Custom Error Handling

const { protect } = csrf({
  secret: process.env.CSRF_SECRET!,
  onError: (ctx, reason) => {
    ctx.status = 403;
    ctx.json({
      error: 'CSRF_FAILED',
      reason,
      docs: 'https://github.com/0xTanzim/nextRush/blob/main/apps/docs/content/docs/api-reference/middleware/csrf.mdx',
    });
  },
});

Development Mode (No HTTPS)

const { protect } = csrf({
  secret: process.env.CSRF_SECRET!,
  cookie: {
    name: 'csrf-token', // No __Host- prefix (doesn't require Secure)
    secure: false,
    sameSite: 'lax',
  },
});

Token Format

Tokens follow the format: <hmac-hex>.<random-hex>

  • HMAC: SHA-256 signature of the message payload
  • Random: Cryptographically secure random bytes (default 32 bytes / 256 bits)

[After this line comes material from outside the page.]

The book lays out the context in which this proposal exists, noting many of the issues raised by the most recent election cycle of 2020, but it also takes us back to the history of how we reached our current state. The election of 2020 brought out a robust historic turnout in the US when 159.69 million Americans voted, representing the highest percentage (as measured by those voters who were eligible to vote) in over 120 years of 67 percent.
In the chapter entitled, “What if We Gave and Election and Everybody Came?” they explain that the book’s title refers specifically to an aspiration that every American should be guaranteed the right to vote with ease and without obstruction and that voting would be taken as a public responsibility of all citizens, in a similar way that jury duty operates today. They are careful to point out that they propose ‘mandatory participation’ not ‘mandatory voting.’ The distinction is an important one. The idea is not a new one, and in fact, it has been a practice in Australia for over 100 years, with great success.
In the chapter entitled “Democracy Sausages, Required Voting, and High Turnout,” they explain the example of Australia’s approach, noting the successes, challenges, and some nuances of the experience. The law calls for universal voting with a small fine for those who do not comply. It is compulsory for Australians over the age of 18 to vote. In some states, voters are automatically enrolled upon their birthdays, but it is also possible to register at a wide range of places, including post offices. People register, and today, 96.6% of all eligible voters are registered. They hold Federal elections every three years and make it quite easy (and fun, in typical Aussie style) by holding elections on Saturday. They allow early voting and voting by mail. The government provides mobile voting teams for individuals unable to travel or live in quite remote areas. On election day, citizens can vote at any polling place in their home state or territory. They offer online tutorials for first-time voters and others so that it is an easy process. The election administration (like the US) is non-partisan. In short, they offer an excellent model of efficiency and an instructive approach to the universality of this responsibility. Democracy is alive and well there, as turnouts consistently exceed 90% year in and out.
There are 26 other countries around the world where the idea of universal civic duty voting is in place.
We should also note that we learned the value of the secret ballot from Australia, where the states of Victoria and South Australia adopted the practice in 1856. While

The HMAC message payload (OWASP format):

  • With session: <sessionId.length>!<sessionId>!<randomHex.length>!<randomHex>
  • Without session: <randomHex.length>!<randomHex>

Security Considerations

Do

  • Store the secret in environment variables
  • Use __Host- cookie prefix in production
  • Enable originCheck for additional defense
  • Bind tokens to sessions with getSessionIdentifier
  • Use HTTPS in production (secure: true is the default)

Don't

  • Hardcode the CSRF secret in source code
  • Set httpOnly: true on the cookie (breaks the double-submit pattern)
  • Use short secrets (minimum 32 characters enforced)
  • Trust the cookie value alone for validation (that's the naive pattern)
  • Use SameSite=None without a strong reason

OWASP References

Runtime Compatibility

| Runtime | Status | | ------------------ | --------------- | | Node.js 22+ | ✅ Full support | | Bun | ✅ Full support | | Deno | ✅ Full support | | Cloudflare Workers | ✅ Full support | | Vercel Edge | ✅ Full support |

All cryptographic operations use the Web Crypto API (crypto.subtle), which is available across all modern JavaScript runtimes.